Working with a regius professor

This is a press release released by The Open University at the end of January, concerning my colleague and line manager, Professor Eileen Scanlon.

Her Majesty the Queen has bestowed upon the OU a Regius Professorship in Open Education to mark the Diamond Jubilee.   

A Regius Professorship is a rare privilege, with only two created in the past century. It is a reflection of the exceptionally high quality of teaching and research at an institution.

The OU Regius Chair in Open Education is located in the Institute of Educational Technology and recognises the work of Professor Eileen Scanlon, who will be its first incumbent.

Eileen is an internationally recognised luminary in the field of educational technology and public understanding of science. With over 37 years of service to the OU, Professor Scanlon has driven up standards of open education across the world through intelligent use of technology, combined with impeccable pedagogic insight, and has exerted a major impact on the direction of OU research in these areas.

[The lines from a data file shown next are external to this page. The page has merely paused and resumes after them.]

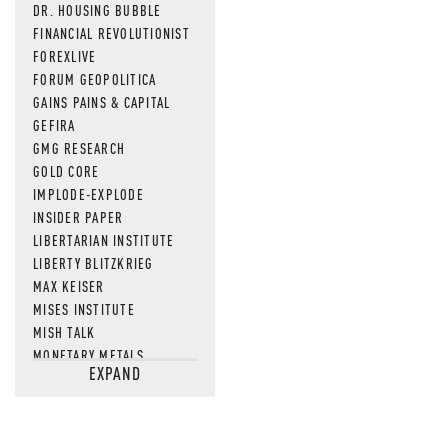
DR. HOUSING BUBBLE
FINANCIAL REVOLUTIONIST
FOREXLIVE
FORUM GEOPOLITICA
GAINS PAINS & CAPITAL
GEFIRA
GMG RESEARCH
GOLD CORE
IMPLODE-EXPLODE
INSIDER PAPER
LIBERTARIAN INSTITUTE
LIBERTY BLITZKRIEG
MAX KEISER
MISES INSTITUTE
MISH TALK
MONETARY METALS
EXPAND
NEWSQUAWK
OF TWO MINDS
OIL PRICE
OPEN THE BOOKS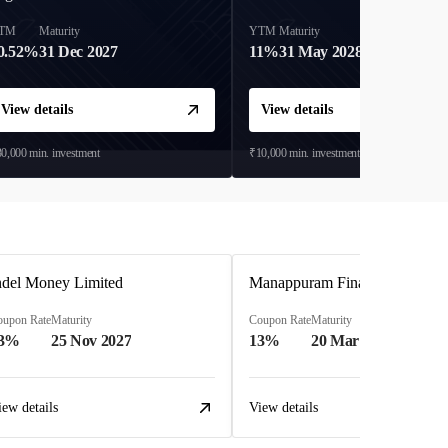
TM
Maturity
YTM
Maturity
0.52%
31 Dec 2027
11%
31 May 2028
View details
View details
0,000
min. investment
₹10,000
min. investment
ndel Money Limited
Manappuram Finance Limited
oupon Rate
Maturity
Coupon Rate
Maturity
3%
25 Nov 2027
13%
20 Mar 2023
iew details
View details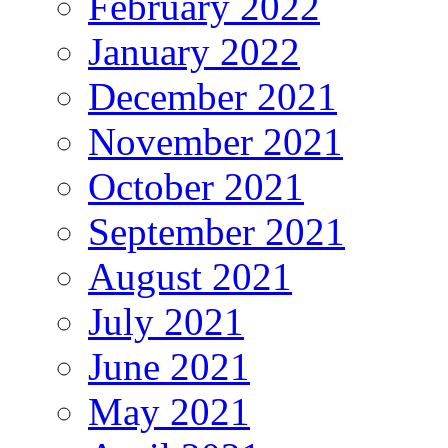
February 2022
January 2022
December 2021
November 2021
October 2021
September 2021
August 2021
July 2021
June 2021
May 2021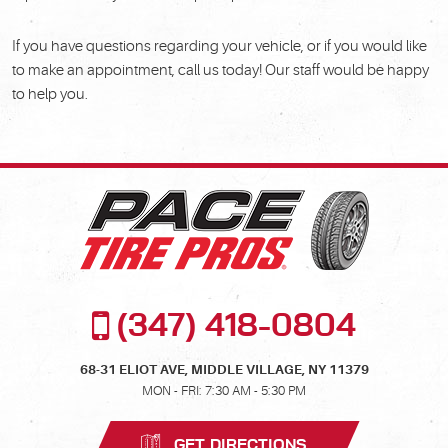
If you have questions regarding your vehicle, or if you would like
to make an appointment, call us today! Our staff would be happy
to help you.
(347) 418-0804
68-31 ELIOT AVE
,
MIDDLE VILLAGE, NY 11379
MON - FRI: 7:30 AM - 5:30 PM
GET DIRECTIONS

The Institute of Educational Technology is at the hub of the OU’s continuing research into, and development of, the latest open educational technologies for learning and teaching, enabling the University to do what it does best and deliver quality at scale. This is also a particularly fitting way of recognising Harold Wilson’s 50th anniversary of the announcement of a ‘University of the Air’.

IET is one of twelve University departments to have been awarded this prestigious award. All entries were assessed by an expert panel which included eminent academics led by Sir Graeme Davies, former Vice-Chancellor of the University of London.

This award is particularly significant for both the OU and Professor Scanlon, as only two others have been awarded a Regius Professorship in the last century, to mark the 200th anniversary of the birth of Charles Darwin. Before then, the most recent Regius Professorship was created by Queen Victoria.